How do they feel, three of Culver City’s best-known, most enduring and occasionally pilloried citizens one month before stepping down from the glaring light of the School Board?
A time for tears?
Or to explode in a burst of long-restrained joy?
Easy call.
Board President Dr. Jessica Beagles-Roos, Dr. Dana Russell and Saundra Davis were morning-dew fresh 8 years ago next month when they landed on Irving Place as a reward for being the last candidates standing in another crowded, but lightly voted, election.
At last night’s School Board meeting, the faces of all three were wreathed in gleaming smiles — of relief?
Neither high nor low, they were pretty businesslike, confident they had discharged their closely watched duties properly and without spectacle or major gaffe.
Before assembling in the unusually jammed Board Room, there was no New Year’s Eve environment, no sloppy sentimentality, and emphatically no regrets.
They treated their impending transition as workaday.
They were models of equanimity.
When the first every fortnight meeting is convened in December, a month after Tuesday’s election, they will quietly float through the portals while everyone is watching other people. Some three-person combination of candidates Kathy Paspalis, Gary Abrams, Karlo Silbiger, Prof. Patricia Siever and Alan Elmont will enter the horseshoe desk arrangement.
They will — or should — be throbbing with newness and at least a touch of nervousness, the way Ms. Davis, Dr. Russell and Dr. Beagles-Roos did on a memorable evening in December 2001, less than 90 days after 9/11, when they essayed their debuts.
Standing by her chair at the top of the Board Room horseshoe, Ms. Davis, outspoken and frequently a lightning rod, talked about her departure.
Which Office Will Be Next?
“I feel like I have done my job,” she said. “I am proud of the accomplishments we have made since I have been on the Board.

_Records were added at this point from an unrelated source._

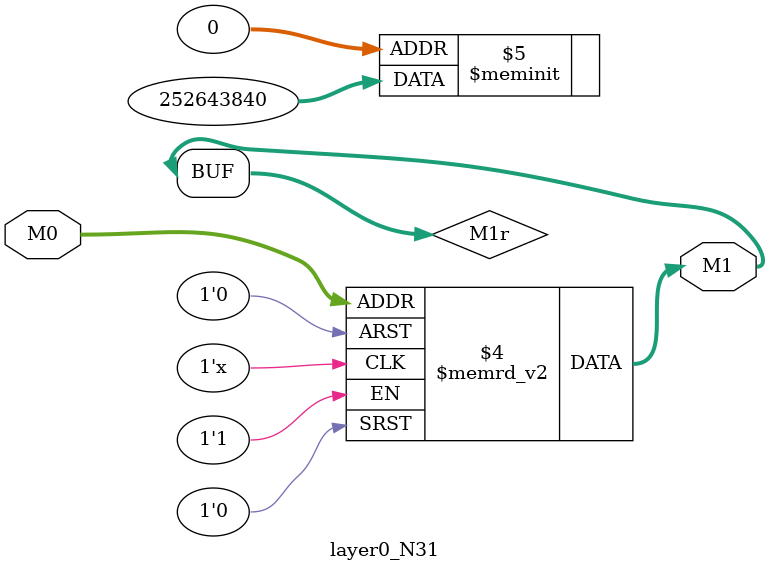
<source format=v>
module layer0_N31 ( input [3:0] M0, output [1:0] M1 );

	(*rom_style = "distributed" *) reg [1:0] M1r;
	assign M1 = M1r;
	always @ (M0) begin
		case (M0)
			4'b0000: M1r = 2'b00;
			4'b1000: M1r = 2'b11;
			4'b0100: M1r = 2'b10;
			4'b1100: M1r = 2'b11;
			4'b0010: M1r = 2'b00;
			4'b1010: M1r = 2'b00;
			4'b0110: M1r = 2'b00;
			4'b1110: M1r = 2'b00;
			4'b0001: M1r = 2'b00;
			4'b1001: M1r = 2'b11;
			4'b0101: M1r = 2'b10;
			4'b1101: M1r = 2'b11;
			4'b0011: M1r = 2'b00;
			4'b1011: M1r = 2'b00;
			4'b0111: M1r = 2'b00;
			4'b1111: M1r = 2'b00;

		endcase
	end
endmodule

</source>
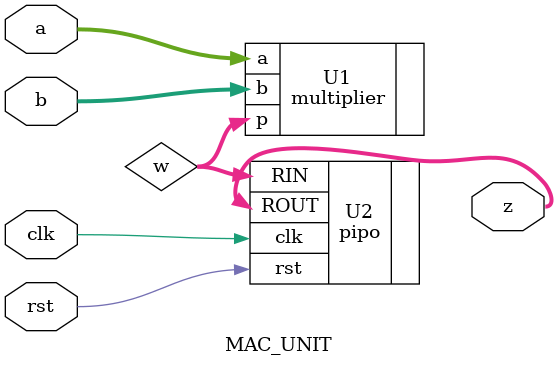
<source format=v>
`timescale 1ns / 1ps


module MAC_UNIT (
    input clk, rst,
    input [2:0] a, b,
    output [5:0] z
);

wire [5:0] w;
multiplier U1 (
    .a(a),
    .b(b),
    .p(w)
);

pipo U2 (
    .RIN(w),
    .clk(clk),
    .rst(rst),
    .ROUT(z)
);

endmodule

</source>
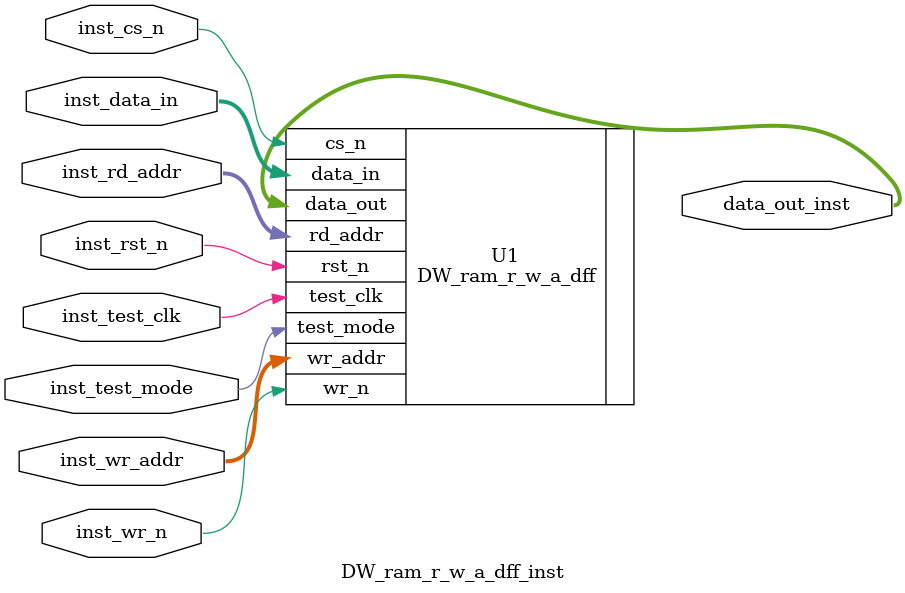
<source format=v>
module DW_ram_r_w_a_dff_inst(inst_rst_n, inst_cs_n, inst_wr_n,
                             inst_test_mode, inst_test_clk, inst_rd_addr,
                             inst_wr_addr, inst_data_in, data_out_inst );
  parameter data_width = 8;
  parameter depth = 8;
  parameter rst_mode = 0;
  `define bit_width_depth 3 // ceil(log2(depth)) 

  input inst_rst_n;
  input inst_cs_n;
  input inst_wr_n;
  input inst_test_mode;
  input inst_test_clk;
  input [`bit_width_depth-1 : 0] inst_rd_addr;
  input [`bit_width_depth-1 : 0] inst_wr_addr;
  input [data_width-1 : 0] inst_data_in;
  output [data_width-1 : 0] data_out_inst;

  // Instance of DW_ram_r_w_a_dff
  DW_ram_r_w_a_dff #(data_width,   depth,   rst_mode)
    U1 (.rst_n(inst_rst_n),   .cs_n(inst_cs_n),   .wr_n(inst_wr_n),
        .test_mode(inst_test_mode),   .test_clk(inst_test_clk),
        .rd_addr(inst_rd_addr),   .wr_addr(inst_wr_addr),
        .data_in(inst_data_in),   .data_out(data_out_inst) );
endmodule


</source>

“I look forward to retirement,” Ms. Davis said with a wide smile that suggested what friends have predicted for years — that she has her eye on another elective office.
Retirement from the School Board, but not from politics?
“Possibly,” she said, coyly. “Possibly not.”
When will she announce?
“I can’t really say,” the competitive Ms. Davis said, still smiling.
A career-long educator, she presently is a leader at one of the 18 WorkSource centers in Los Angeles, a position that consumes a wide portion of her life.
In the busy, milling-around corridor minutes before one of his last meetings, Dr. Russell, measured, moderate and composed as usual, anticipates transitioning back toward a more private life without causing any ruffles.
“It has been a good 8 years,” he said, with pride. “Good people are running in this election. So the District will be in good hands.”
What will the dentist be doing every other Tuesday evening?
“Interestingly enough,” he said, “I am looking into doing volunteer work for the Dental School at UCLA,” where he did his residency.
Is Dr. Russell entertaining sentimental feelings?
“It’s mixed feelings,” he said. “Eight years is long enough. It is time for somebody new to come in with new ideas, new enthusiasm.
“But (my two terms) have been enjoyable. I got to meet a lot of people I otherwise never would have met. I feel like the School District has progressed while we have been on the Board.”
If there is one personal trait a Board member has stamped on the past 8 years, it is that Dr. Beagles-Roos is a cautious speaker of few words.
And so it was last night. She said she would prefer to speak post-election.